Hasn’t anybody ever heard of cause and effect? Leave the smokers alone.

When Social Security was signed into law in 1935, the life expectancy for a male in this country was 59.9. For a woman, it was 63.9.

It is not hard to design a retirement program when most people don’t live long enough to retire.

I am not pretending that it was easy to get Social Security through Congress. Opponents called it socialism. They said it would cost jobs, that employers would not be willing to fund it. It was challenged in the courts.

But that is politics. I am talking about economics. In an economic sense, it is easy to design a retirement program into which everybody pays but few people collect.

In 2010, the life expectancy for a male in this country was 76.2. For a woman, it was 81.1

Longevity is not a friend of Social Security.

For that matter, longevity is not a friend of Medicare. The older we get, the more medical problems we have. There is no way around that. Our bodies wear out. I have some older friends whose hobby is going to specialists.

With that in mind, you’d think the government, at the very least, would take a hands-off approach to longevity. If a citizen wants to live a long life, fine. If not, that should be fine, too.

Instead, the government has become a scold. Consider the push from the Food and Drug Administration to require fast-food chains to list calorie counts on menus. Is the purpose to shame those of us who like an occasional Big Mac?

New York City has become almost unlivable for people who want to eat, drink and be merry. That city has required menu labeling since 2008. Recently, Mayor Michael Bloomberg decided New Yorkers ought not be allowed to have supersized soft drinks. The city’s Board of Health tried to ban soft drinks larger than 16 ounces, although a judge has blocked the move.

I understand that water is healthier than a soft drink. Whole wheat bread is better than white bread. A carrot stick is healthier than a doughnut. And so on and so forth. We all know this stuff. But if somebody wants to opt for enjoyment over longevity, the government ought to leave that person alone.

Cigarettes are particularly unhealthy. In fact, you couldn’t invent a better anti-longevity product. They don’t kill a person right away. They’re highly addictive. By the time you feel the unwelcome long-term effects of smoking, you’re hooked.

But what should the government’s role be?

Long ago, it was necessary to require warning labels. That’s because there was a time when people didn’t know how injurious cigarettes were. Doctors, athletes and entertainers used to endorse cigarettes. One infamous ad claimed, “More doctors smoke Camels than any other cigarette.”

Politicians, too. Sen. Charles Curtis of Kansas endorsed Lucky Strikes before he became Herbert Hoover’s vice president. He and Hoover were beaten, of course, by the cigarette-smoking Franklin Delano Roosevelt.

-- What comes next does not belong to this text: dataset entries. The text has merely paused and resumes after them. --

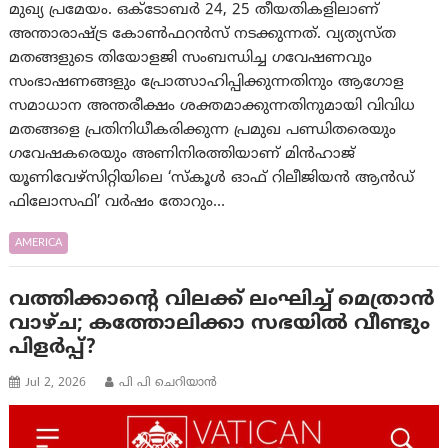
മുഖ്യ പ്രമേയം. ഒക്ടോബർ 24, 25 തീയതികളിലാണ്
അന്താരാഷ്ട്ര കോൺഫറൻസ് നടക്കുന്നത്. വ്യത്യസ്ത
മതങ്ങളുടെ തിയോളജി സംബന്ധിച്ച ഗവേഷണവും
സംഭാഷണങ്ങളും പ്രോത്സാഹിപ്പിക്കുന്നതിനും ആഗോള
സമാധാന അന്തരീക്ഷം ശക്തമാക്കുന്നതിനുമായി വിവിധ
മതങ്ങളെ പ്രതിനിധീകരിക്കുന്ന പ്രമുഖ പണ്ഡിതരെയും
ഗവേഷകരെയും അണിനിരത്തിയാണ് മിൻഹാജ്
യൂണിവേഴ്സിറ്റിയിലെ ‘സ്കൂൾ ഓഫ് റിലീജിയൻ ആൻഡ്
ഫിലോസഫി’ വർഷം തോറും…
AMERICA
വത്തിക്കാന്റെ വിലക്ക് ലംഘിച്ച് മെത്രാൻ
വാഴ്ച; കത്തോലിക്കാ സഭയിൽ വീണ്ടും
പിളർപ്പ്?
Jul 2, 2026
പി പി ചെറിയാൻ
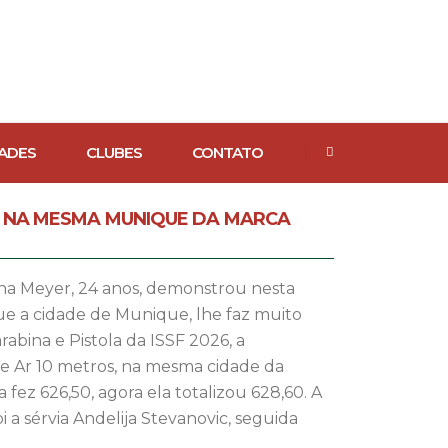
ADES
CLUBES
CONTATO
O NA MESMA MUNIQUE DA MARCA
na Meyer, 24 anos, demonstrou nesta
que a cidade de Munique, lhe faz muito
bina e Pistola da ISSF 2026, a
de Ar 10 metros, na mesma cidade da
fez 626,50, agora ela totalizou 628,60. A
 a sérvia Andelija Stevanovic, seguida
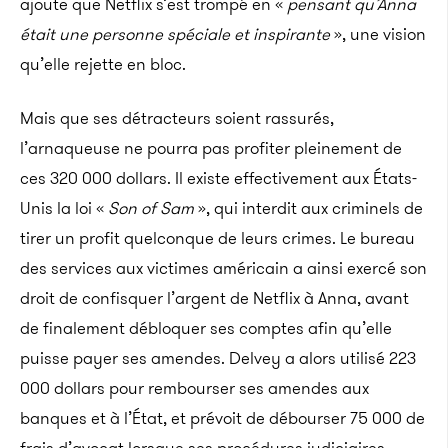
ajoute que Netflix s’est trompé en «
pensant qu’Anna
était une personne spéciale et inspirante
», une vision
qu’elle rejette en bloc.
Mais que ses détracteurs soient rassurés,
l’arnaqueuse ne pourra pas profiter pleinement de
ces 320 000 dollars. Il existe effectivement aux États-
Unis la loi «
Son of Sam
», qui interdit aux criminels de
tirer un profit quelconque de leurs crimes. Le bureau
des services aux victimes américain a ainsi exercé son
droit de confisquer l’argent de Netflix à Anna, avant
de finalement débloquer ses comptes afin qu’elle
puisse payer ses amendes. Delvey a alors utilisé 223
000 dollars pour rembourser ses amendes aux
banques et à l’État, et prévoit de débourser 75 000 de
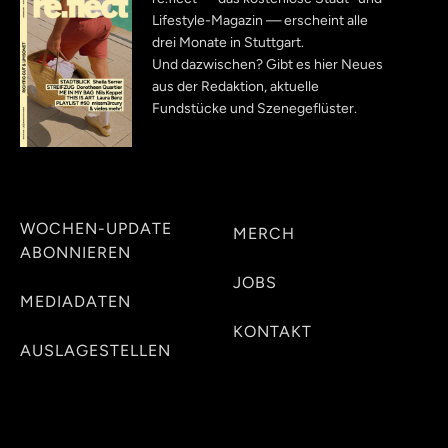
Lifestyle-Magazin — erscheint alle
drei Monate in Stuttgart.
Und dazwischen? Gibt es hier Neues
aus der Redaktion, aktuelle
Fundstücke und Szenegeflüster.
WOCHEN-UPDATE
MERCH
ABONNIEREN
JOBS
MEDIADATEN
KONTAKT
AUSLAGESTELLEN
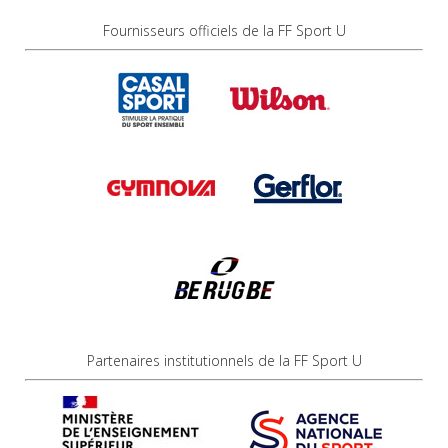
Fournisseurs officiels de la FF Sport U
Partenaires institutionnels de la FF Sport U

Back then, people ate, drank and smoked what they wanted.

Maybe people weren’t as uptight then. Certainly, they weren’t as judgmental about other people’s habits.

These days, people seem to enjoy looking down on smokers and overweight people. Maybe that’s because they’re the last people we are allowed to look down on. It’s as if the civil rights tsunami washed over everybody but them.

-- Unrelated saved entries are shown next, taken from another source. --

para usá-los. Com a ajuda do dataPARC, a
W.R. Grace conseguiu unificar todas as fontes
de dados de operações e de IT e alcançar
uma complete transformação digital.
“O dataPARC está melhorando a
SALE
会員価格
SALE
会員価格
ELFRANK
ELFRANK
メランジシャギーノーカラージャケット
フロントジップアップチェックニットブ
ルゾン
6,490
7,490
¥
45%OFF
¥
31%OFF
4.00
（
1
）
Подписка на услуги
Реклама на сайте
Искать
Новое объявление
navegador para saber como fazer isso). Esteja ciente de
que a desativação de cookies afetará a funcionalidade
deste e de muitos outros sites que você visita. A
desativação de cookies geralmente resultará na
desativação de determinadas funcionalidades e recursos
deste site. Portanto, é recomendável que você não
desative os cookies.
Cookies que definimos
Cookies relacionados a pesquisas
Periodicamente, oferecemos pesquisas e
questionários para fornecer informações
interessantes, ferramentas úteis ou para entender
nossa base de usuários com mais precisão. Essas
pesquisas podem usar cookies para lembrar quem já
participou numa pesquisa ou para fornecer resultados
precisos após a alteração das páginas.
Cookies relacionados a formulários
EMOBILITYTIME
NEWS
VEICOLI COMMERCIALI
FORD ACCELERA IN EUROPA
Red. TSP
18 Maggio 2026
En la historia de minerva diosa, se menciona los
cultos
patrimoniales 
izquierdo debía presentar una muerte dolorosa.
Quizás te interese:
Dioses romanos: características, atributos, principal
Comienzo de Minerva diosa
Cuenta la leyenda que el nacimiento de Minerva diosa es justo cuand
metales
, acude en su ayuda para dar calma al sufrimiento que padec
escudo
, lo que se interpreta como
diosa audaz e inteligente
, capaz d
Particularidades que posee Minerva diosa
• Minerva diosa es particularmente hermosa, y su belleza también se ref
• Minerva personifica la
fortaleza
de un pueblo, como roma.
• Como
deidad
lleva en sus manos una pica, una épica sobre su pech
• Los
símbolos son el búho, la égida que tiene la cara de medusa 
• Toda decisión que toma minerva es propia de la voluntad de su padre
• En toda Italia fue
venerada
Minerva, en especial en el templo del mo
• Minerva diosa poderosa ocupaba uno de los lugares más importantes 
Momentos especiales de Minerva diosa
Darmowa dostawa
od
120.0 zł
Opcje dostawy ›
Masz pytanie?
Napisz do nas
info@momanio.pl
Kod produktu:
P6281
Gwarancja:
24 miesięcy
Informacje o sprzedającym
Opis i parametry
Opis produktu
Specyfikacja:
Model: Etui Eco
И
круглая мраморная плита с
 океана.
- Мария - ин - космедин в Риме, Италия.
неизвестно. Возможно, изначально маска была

Some people make the argument that other people’s poor health choices impact us all. That’s because their illnesses are expensive and society, in one way or another, shares the costs. That would be a better argument if people lived to a certain age and then just died. But elderly people get ill, too. If you live a healthy lifestyle and stay away from unhealthy things, you will just get ill later.

And good for you. Good for us, I should say. Certainly, I hope to get ill later rather than sooner.

But that should be a personal choice. The government ought to stay out of it.

In fact, the sensible thing for the government to do would be to encourage people to have a good time. Enjoy life. It will seem short enough no matter what you do. Eat what you want. If that doughnut looks good, have it. Eat, drink, smoke and be merry. Or some of the above. Or not. It’s up to you.